The Particle Image Velocimetry (PIV) Setup is designed to measure the instantaneous velocity field in planar cross-sections.  It includes an Nd-YAG laser as the light source.  The synchronization of the laser and camera is adjusted by means of a National Instruments timing board (Model Number: NI-6602).  The camera that is used to acquire PIV images in a Kodak ES 1.0 charge-coupled device (CCD) camera.  The system uses PIVACQ and PIVPROC are the PIV software packages which are provided and developed by NASA Glenn Research Center.  PIVACQ has a graphical user interface to enter the necessary inputs such as inter-frame time, frame offset, and pulse width, depending on the flow conditions. The facility is useful for obtaining velocity measurements in a variety of two-phase experiments conducted in our laboratory.

Pool Boiling Facility

pool boiling facility

The Pool Boiling Facility (PBF) is designed to analyze heat transfer coefficients and critical heat flux (CHF) between different working fluids and boiling surfaces.  The PBF includes a pool boiling chamber that can hold approximately 8 liters of the working fluid.
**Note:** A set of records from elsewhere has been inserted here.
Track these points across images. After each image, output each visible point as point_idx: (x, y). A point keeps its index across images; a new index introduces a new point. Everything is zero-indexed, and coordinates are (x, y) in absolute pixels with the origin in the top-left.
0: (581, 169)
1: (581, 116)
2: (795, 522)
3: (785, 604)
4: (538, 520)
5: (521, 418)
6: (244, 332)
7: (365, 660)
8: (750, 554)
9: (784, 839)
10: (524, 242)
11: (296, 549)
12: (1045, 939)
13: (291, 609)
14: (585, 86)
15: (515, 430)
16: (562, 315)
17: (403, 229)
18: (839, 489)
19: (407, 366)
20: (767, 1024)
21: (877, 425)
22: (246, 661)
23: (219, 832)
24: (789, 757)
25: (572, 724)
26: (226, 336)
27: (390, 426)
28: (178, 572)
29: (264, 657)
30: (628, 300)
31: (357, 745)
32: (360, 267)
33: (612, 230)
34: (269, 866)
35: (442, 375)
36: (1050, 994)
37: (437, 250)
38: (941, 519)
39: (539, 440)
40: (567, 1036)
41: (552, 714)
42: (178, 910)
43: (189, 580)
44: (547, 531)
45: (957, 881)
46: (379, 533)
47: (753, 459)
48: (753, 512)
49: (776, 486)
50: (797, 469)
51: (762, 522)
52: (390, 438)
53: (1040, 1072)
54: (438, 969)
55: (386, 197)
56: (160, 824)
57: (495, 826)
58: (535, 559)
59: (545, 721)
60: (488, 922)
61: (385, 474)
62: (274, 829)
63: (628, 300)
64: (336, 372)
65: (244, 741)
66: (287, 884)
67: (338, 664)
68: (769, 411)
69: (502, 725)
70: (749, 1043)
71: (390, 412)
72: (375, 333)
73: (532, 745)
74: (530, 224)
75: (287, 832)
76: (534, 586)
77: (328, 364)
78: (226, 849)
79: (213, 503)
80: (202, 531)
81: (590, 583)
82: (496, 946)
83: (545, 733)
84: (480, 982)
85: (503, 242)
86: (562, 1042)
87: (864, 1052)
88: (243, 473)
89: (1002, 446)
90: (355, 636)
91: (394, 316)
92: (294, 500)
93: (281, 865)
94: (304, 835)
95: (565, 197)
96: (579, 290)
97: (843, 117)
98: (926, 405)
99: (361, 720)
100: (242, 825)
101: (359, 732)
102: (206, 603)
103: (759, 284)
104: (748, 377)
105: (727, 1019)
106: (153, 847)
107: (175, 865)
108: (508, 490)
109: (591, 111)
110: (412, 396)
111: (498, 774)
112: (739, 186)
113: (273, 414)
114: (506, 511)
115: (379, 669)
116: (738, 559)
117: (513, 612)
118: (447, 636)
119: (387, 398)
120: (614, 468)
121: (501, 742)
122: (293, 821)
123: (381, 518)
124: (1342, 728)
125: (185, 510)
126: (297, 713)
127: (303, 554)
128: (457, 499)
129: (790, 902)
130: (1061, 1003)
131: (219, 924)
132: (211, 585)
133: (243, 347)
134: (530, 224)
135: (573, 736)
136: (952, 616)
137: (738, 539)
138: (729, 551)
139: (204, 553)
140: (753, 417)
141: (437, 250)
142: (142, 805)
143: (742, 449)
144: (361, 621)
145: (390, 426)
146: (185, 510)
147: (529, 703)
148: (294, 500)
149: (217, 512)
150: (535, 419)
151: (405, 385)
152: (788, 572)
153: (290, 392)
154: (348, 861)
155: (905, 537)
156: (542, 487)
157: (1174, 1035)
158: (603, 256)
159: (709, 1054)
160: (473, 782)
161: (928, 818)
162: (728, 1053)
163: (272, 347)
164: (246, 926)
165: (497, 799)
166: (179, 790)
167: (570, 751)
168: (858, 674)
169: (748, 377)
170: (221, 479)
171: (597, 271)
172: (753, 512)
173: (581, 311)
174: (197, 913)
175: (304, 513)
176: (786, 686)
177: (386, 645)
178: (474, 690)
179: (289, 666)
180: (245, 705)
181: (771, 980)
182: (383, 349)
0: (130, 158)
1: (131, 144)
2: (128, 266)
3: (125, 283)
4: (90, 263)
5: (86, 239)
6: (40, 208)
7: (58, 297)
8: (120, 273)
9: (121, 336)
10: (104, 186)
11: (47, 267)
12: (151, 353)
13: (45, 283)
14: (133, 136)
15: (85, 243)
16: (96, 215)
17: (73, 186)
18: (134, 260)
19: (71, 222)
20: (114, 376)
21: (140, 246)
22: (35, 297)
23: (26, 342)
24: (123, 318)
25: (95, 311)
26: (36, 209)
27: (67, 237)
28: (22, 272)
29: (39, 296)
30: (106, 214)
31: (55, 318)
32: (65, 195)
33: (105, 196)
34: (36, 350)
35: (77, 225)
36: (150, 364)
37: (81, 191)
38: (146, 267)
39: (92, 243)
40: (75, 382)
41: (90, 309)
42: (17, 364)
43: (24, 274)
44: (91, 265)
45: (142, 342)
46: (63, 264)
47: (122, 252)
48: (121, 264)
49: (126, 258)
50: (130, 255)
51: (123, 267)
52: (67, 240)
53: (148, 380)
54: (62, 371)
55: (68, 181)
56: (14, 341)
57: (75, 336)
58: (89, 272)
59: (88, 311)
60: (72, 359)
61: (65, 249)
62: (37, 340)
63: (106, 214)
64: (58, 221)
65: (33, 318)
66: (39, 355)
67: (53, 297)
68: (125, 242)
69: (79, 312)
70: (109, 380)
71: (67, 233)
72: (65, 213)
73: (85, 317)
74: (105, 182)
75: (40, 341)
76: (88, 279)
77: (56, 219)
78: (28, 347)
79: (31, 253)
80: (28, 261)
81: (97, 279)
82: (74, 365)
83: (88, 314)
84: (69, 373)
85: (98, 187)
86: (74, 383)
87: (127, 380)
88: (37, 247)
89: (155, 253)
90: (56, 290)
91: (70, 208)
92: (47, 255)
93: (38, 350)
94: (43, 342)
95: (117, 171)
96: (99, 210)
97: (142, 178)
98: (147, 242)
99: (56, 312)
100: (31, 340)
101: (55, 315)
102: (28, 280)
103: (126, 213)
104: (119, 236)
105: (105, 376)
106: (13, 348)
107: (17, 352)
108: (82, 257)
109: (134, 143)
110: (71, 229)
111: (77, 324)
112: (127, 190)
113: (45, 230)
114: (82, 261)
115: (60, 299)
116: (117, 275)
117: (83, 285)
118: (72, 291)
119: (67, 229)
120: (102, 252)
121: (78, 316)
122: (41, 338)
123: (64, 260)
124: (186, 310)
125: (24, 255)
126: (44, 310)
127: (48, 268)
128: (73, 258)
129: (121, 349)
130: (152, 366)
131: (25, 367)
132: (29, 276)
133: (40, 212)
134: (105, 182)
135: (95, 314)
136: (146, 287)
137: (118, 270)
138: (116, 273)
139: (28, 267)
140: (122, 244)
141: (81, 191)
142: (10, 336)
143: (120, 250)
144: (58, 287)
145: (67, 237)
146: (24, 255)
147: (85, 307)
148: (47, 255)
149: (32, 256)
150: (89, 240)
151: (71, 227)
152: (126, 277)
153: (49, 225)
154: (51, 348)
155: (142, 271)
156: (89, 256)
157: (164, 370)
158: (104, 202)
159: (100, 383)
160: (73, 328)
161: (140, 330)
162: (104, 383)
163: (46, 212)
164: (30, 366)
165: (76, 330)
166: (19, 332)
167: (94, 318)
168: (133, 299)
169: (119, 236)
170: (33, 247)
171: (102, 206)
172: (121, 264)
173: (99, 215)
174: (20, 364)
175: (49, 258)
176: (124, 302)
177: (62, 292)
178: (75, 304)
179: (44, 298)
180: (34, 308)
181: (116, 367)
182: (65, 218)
This main chamber has four heat cartridges to heat the working fluid to its desired temperature, either at subcooled or saturated conditions. Three sides of the chamber are made of transparent polycarbonate for flow visualization access and the other three sides are made of PEEK plastic material. A copper heater block with cartridge heaters is placed on the bottom PEEK wall to supply the desired heat flux. Temperature measurements are made along the copper block to estimate the heat flux input to the surface. The top of the heater block allows for placement of the sample under investigation with a thermocouple located right below the heated surface for wall temperature measurement. The facility also has pressure transducers and thermocouples to make pressure and temperature measurements of the working fluid.

Flow Visualization Camera

A close up of the flow visualization camera

Flow visualization of the two-phase flow features is possible with the use of a FASTCAM SA-Z. A Phantom FASTCAM SA-Z provides megapixel image resolution at frame rates up to 21,000 frames per second (fps) from its highly light sensitive image sensor (monochrome ISO 50,000) with 12-bit dynamic range delivering the ultimate imaging performance. The FASTCAM SA-Z provides frame rates greater than 2 million fps at reduced image resolution and shutter speeds as short as 159 nanoseconds. Illumination is provided on the back side of the test channel by a Multiled-QT light source with capability of 12000 lumens.

IR Camera

A close up image of an Infra-red camera

Our lab is equipped with an Infra-red camera that we use for obtaining temperature contours on heated surfaces. The specific camera is the FLIR A655sc that features a 640 x 480 pixel microbolometer that detects temperature differences down to <30 mK and temperatures up to 2000 K.